● **Text for analysis**:
The lights are for you- not the fish, and right now the unicellular organisms are having a heyday because of excess light and nutrient availability. It's in the fish's best interest to get the tank chemistry balanced now before it gets out of control. :thumb:


----------



## Ptyochromis (Mar 23, 2012)

Do you think it's safe to move the shells with fry in them? Will the mother forget that they are her fry?


----------



## 24Tropheus (Jun 21, 2006)

Ptyochromis said:


> Do you think it's safe to move the shells with fry in them? Will the mother forget that they are her fry?


Genearlay you leave the mother in the main tank and move the fry in the shell in the same tank water to a different small tank. Failing that move them together and separate her ASAP as yes the move often makes em eat the young. Or just suck up as many as you want to raise (from the shell) using that Turkey baster. 8)

It is important that the fry tank matches the main tank in water and has an active bio filter going. You usually get this going by running it in the main tank for about three weeks.

(Anyone want to borrow my Tardis?) :wink:

Saying that it is not a dissaster to miss any one or two breedings. Usualy the first one or two are just the first of many more. :thumb:

All the best James


----------



## Ptyochromis (Mar 23, 2012)

Could i also stick one end of the siphon in the shell? or is this too stressful of a method for collecting fry?


----------



## Ptyochromis (Mar 23, 2012)

I woke this morning to find the mother ornatipinnis nowhere near there territory. Seems she has decided to move. I have only been able to find 2 fry, but they are quite good at evading capture. I tried using a dropper to suck them up (I don't have a baster) and they swim back out of the dropper. I stuck the end of a siphon hose in the shells where I believed the fry to be hiding, but that didn't work either.

● **Exercise 1**:
In the aquarium forum thread, how long is the fry tank's filter usually run in the main tank to get an active biofilter going?
● **Exercise 2**:
Please carry on the aquarium forum thread from its last post.

● **Body or hand keypoint data**:
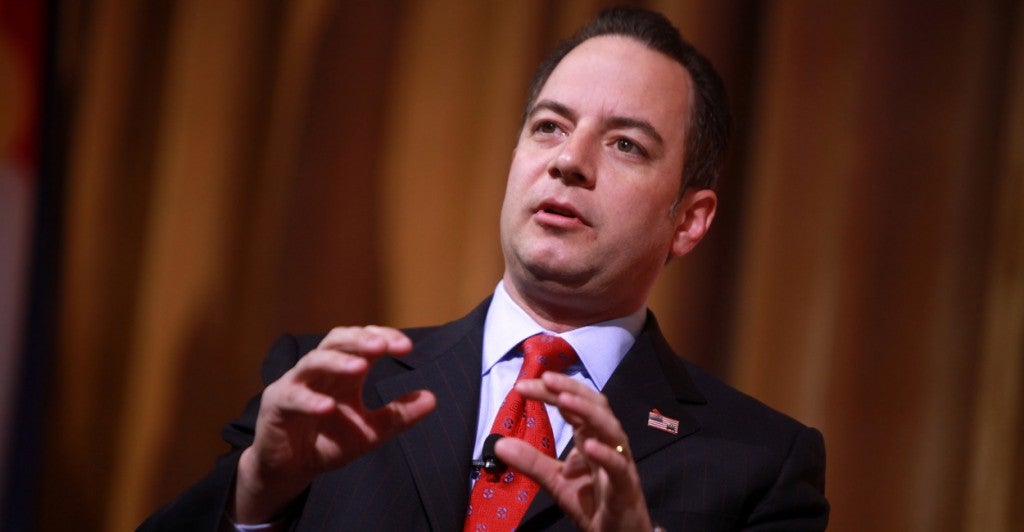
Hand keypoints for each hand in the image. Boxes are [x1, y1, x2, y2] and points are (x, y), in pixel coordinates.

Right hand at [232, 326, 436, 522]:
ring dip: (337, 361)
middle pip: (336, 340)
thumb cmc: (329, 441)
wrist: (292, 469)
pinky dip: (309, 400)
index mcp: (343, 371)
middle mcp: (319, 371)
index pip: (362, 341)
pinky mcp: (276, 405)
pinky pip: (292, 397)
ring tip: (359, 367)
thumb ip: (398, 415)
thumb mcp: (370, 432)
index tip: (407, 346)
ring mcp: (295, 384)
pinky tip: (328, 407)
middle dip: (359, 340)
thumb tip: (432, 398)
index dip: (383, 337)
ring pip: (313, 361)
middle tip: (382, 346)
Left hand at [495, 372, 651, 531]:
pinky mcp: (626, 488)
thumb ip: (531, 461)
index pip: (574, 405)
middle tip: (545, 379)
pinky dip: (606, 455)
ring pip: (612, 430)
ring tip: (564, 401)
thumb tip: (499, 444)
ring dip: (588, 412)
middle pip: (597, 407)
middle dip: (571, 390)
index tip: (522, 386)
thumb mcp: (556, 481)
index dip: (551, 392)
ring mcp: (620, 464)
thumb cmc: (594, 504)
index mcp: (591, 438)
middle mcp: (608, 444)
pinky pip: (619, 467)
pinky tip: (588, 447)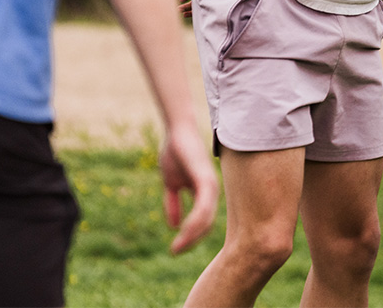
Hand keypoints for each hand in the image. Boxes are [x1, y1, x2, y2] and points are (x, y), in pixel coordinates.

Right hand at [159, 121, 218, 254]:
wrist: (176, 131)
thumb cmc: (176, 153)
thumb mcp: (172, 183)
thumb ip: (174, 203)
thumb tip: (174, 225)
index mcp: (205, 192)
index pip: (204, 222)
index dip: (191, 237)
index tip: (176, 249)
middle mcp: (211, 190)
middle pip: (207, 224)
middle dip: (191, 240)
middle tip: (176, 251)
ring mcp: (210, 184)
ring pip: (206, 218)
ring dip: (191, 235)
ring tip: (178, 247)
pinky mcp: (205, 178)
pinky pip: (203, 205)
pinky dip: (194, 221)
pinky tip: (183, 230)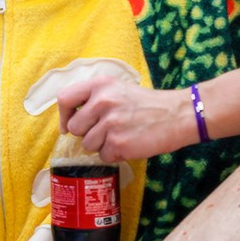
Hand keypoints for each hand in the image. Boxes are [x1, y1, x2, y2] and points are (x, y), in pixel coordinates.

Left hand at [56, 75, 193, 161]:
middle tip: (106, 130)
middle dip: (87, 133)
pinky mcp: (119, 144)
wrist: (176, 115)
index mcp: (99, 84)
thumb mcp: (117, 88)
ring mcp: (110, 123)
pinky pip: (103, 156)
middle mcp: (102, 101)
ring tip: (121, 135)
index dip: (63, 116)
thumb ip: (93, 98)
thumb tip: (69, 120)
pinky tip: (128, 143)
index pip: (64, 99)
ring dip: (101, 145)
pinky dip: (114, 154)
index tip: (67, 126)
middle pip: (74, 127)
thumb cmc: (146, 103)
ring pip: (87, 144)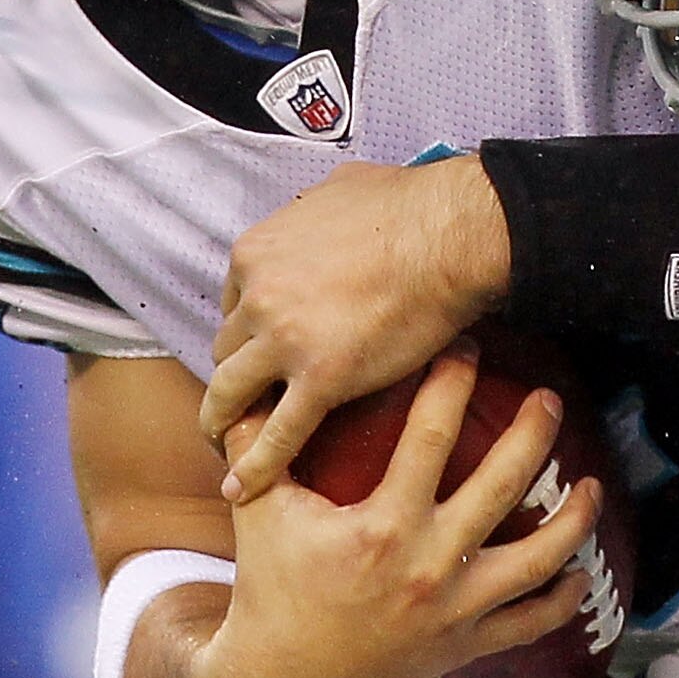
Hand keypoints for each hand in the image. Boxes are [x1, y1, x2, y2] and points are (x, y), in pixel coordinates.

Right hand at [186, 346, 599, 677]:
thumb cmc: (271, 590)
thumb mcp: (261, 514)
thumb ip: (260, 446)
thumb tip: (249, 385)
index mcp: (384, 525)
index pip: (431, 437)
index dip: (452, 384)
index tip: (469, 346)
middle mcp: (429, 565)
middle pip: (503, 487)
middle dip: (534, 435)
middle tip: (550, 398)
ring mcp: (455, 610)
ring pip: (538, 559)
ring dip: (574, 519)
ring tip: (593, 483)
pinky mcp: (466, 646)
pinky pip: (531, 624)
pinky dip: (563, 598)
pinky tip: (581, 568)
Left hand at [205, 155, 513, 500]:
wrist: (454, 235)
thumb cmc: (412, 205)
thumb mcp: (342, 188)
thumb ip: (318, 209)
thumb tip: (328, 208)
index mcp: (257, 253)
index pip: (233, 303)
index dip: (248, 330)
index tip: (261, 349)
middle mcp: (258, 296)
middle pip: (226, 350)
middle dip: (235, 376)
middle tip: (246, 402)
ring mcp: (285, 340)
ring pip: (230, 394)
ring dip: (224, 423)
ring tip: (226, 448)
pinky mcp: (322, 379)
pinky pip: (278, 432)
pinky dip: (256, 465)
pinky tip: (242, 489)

● **Output 1**:
About three weeks.

● **Output 2**:
----------



## Ptyochromis (Mar 23, 2012)

Managed to save 1 ornatipinnis fry :/


----------



## Ptyochromis (Mar 23, 2012)

So all of my attempts to change the territory have only made things worse. I have 2 L.ornatipinnis that have taken to the corner of the tank. .

Edit: I moved the Lamprologus ornatipinnis fry out of the breeding trap and into a 10g. Can't see the buggers anywhere, hope they can find enough to eat. Also, i have had no luck catching the marlieri fry, they are about 1-4cm now.

Edit 2: I was unable to float the fry because they are so small, I netted one and it stuck to my hand and when I dropped it into the bag it kept getting stuck on the walls of the bag, so I just dumped it back into the bucket. I added about 20-50% water from the original tank to the new tank and siphoned the fry in. Hoped to reduce the shock, hope it worked...


----------



## Ptyochromis (Mar 23, 2012)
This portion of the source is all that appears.